:: Input records ::
============

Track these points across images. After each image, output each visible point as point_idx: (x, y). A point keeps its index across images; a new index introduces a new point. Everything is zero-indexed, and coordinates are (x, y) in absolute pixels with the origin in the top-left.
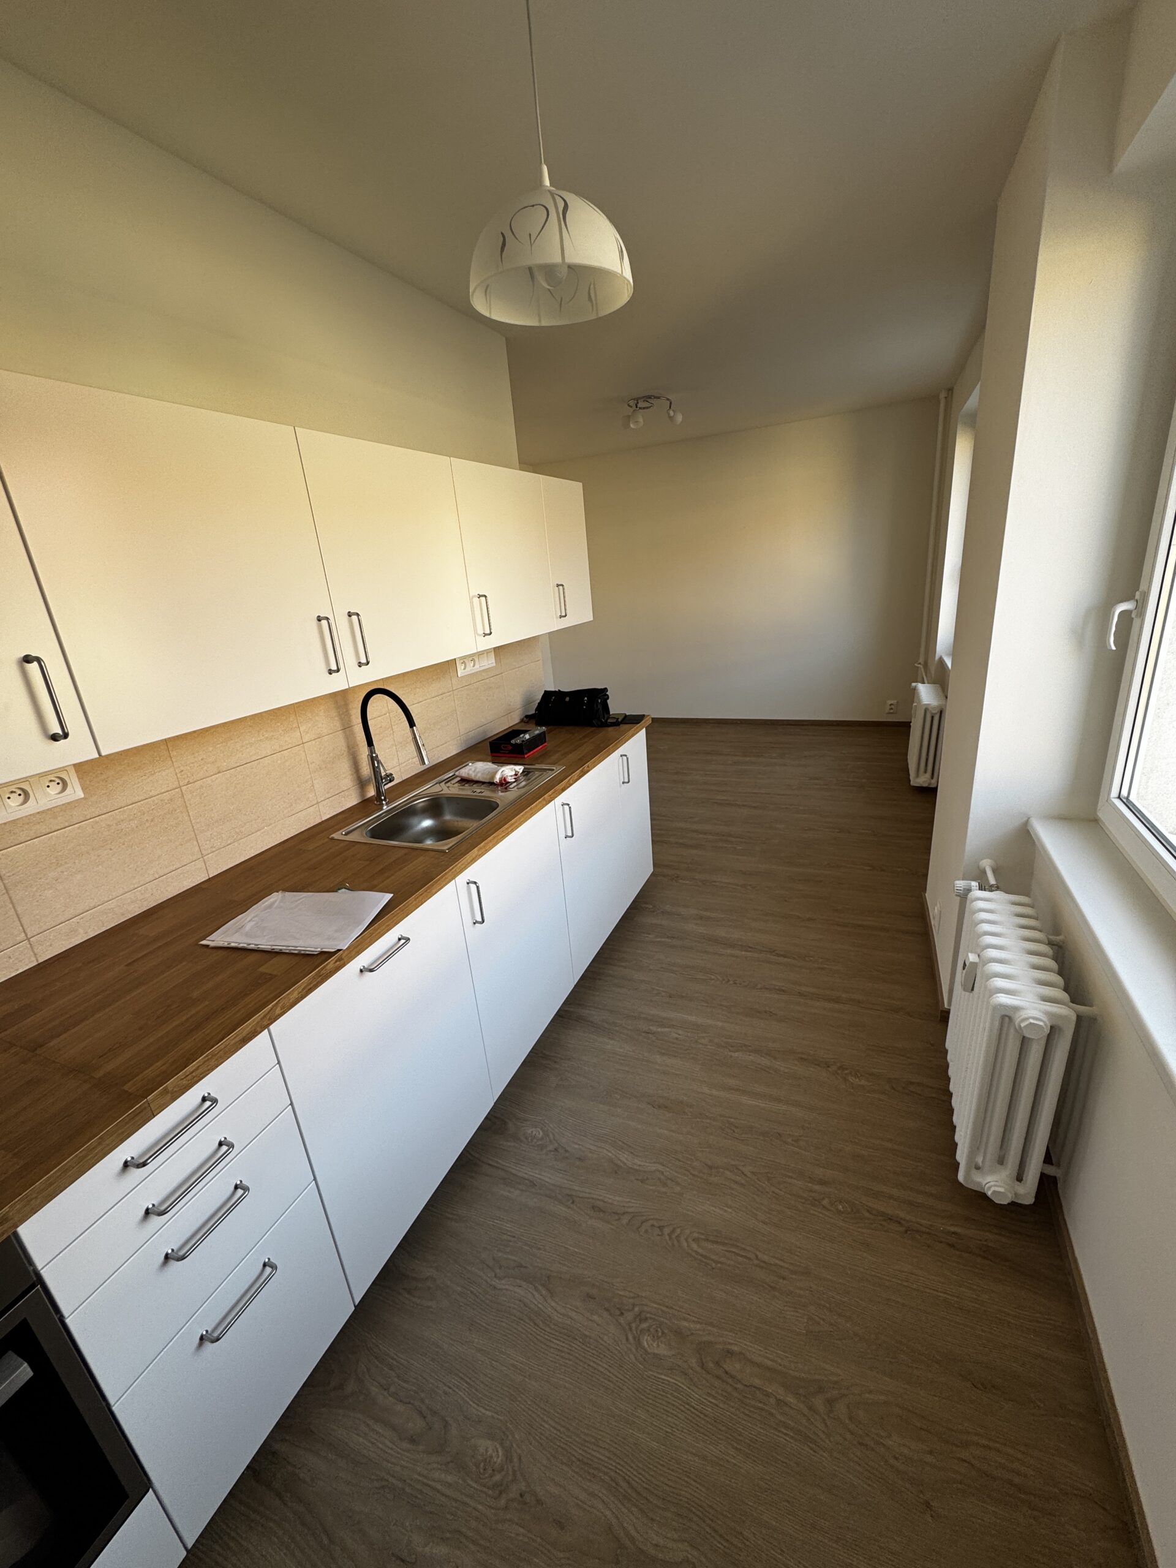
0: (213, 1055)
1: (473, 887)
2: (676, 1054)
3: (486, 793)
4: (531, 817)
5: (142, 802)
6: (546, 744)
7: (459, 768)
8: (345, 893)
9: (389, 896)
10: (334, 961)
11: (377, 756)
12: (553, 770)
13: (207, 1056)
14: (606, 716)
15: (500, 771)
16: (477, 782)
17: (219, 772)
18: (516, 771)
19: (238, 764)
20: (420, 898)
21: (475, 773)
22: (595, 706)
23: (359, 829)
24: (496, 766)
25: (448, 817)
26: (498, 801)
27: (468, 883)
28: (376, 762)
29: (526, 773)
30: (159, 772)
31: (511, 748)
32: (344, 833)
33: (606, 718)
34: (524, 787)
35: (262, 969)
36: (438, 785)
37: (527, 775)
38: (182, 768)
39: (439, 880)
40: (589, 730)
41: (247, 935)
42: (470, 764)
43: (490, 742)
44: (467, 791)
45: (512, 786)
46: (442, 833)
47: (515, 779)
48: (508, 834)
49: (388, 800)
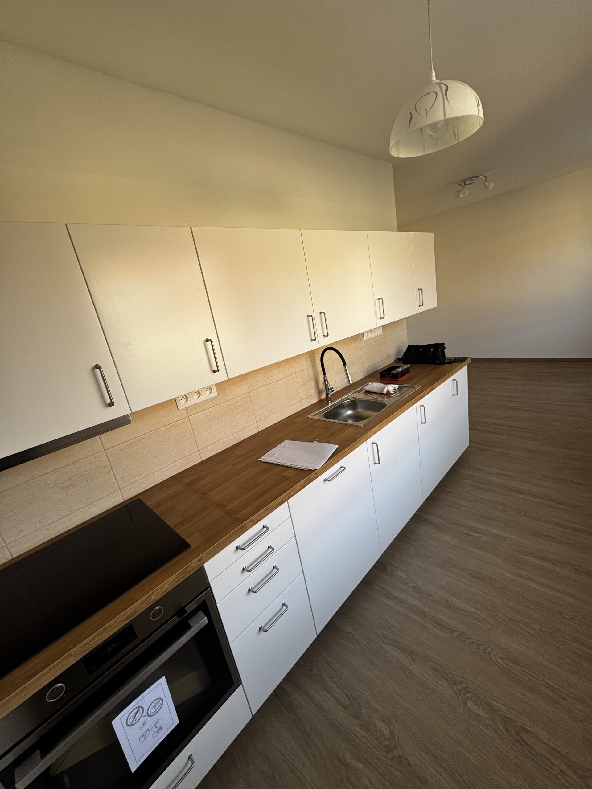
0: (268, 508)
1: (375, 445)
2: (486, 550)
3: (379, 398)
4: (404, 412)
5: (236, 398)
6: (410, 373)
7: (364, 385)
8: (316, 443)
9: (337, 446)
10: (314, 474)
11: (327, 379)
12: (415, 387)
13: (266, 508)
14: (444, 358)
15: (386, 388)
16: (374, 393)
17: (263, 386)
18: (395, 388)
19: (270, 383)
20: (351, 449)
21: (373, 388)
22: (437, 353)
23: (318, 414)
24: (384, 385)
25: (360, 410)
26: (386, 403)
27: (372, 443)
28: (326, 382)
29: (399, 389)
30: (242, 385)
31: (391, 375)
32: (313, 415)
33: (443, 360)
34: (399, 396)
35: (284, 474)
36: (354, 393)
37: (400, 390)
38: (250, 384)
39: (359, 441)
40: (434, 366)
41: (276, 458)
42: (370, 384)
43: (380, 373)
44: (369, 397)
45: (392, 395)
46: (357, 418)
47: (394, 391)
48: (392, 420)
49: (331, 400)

============

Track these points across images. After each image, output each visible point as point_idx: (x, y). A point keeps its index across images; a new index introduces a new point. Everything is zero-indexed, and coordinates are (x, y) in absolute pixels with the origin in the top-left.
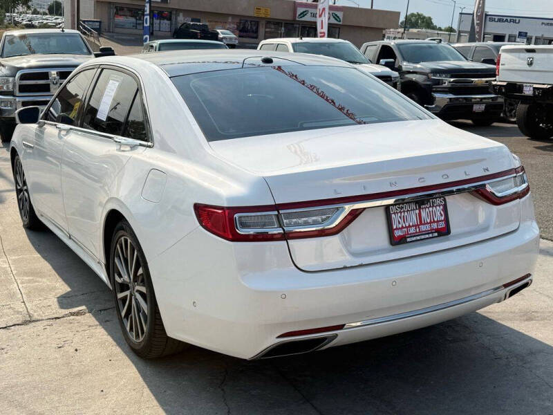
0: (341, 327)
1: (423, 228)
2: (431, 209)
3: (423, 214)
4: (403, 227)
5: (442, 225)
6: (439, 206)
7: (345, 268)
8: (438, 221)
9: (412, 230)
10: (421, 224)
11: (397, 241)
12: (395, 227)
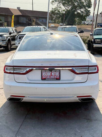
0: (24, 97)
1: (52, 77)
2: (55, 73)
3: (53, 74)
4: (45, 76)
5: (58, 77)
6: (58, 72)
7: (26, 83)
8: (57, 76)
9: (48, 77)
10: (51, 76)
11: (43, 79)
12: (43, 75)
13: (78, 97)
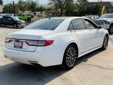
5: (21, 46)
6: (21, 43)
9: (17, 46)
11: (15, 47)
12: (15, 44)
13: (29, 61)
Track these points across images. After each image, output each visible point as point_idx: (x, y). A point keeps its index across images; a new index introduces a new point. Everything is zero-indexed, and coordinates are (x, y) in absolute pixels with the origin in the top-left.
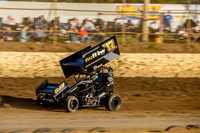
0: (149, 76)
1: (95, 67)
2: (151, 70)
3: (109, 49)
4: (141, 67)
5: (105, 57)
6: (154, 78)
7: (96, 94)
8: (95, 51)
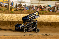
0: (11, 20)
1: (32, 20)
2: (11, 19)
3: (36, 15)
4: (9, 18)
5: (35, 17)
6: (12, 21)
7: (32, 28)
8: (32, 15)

============

:: Exercise directions ::
Your task is to restate, word for word, only those lines above that fall between the line holding "15: (500, 771)" and the line holding "48: (508, 834)", inclusive.

:: Written answer ::
15: (500, 771)
16: (477, 782)
17: (219, 772)
18: (516, 771)
19: (238, 764)
20: (420, 898)
21: (475, 773)
22: (595, 706)
23: (359, 829)
24: (496, 766)
25: (448, 817)
26: (498, 801)
27: (468, 883)
28: (376, 762)
29: (526, 773)
30: (159, 772)
31: (511, 748)
32: (344, 833)
33: (606, 718)
34: (524, 787)
35: (262, 969)
36: (438, 785)
37: (527, 775)
38: (182, 768)
39: (439, 880)
40: (589, 730)
41: (247, 935)
42: (470, 764)
43: (490, 742)
44: (467, 791)
45: (512, 786)
46: (442, 833)
47: (515, 779)
48: (508, 834)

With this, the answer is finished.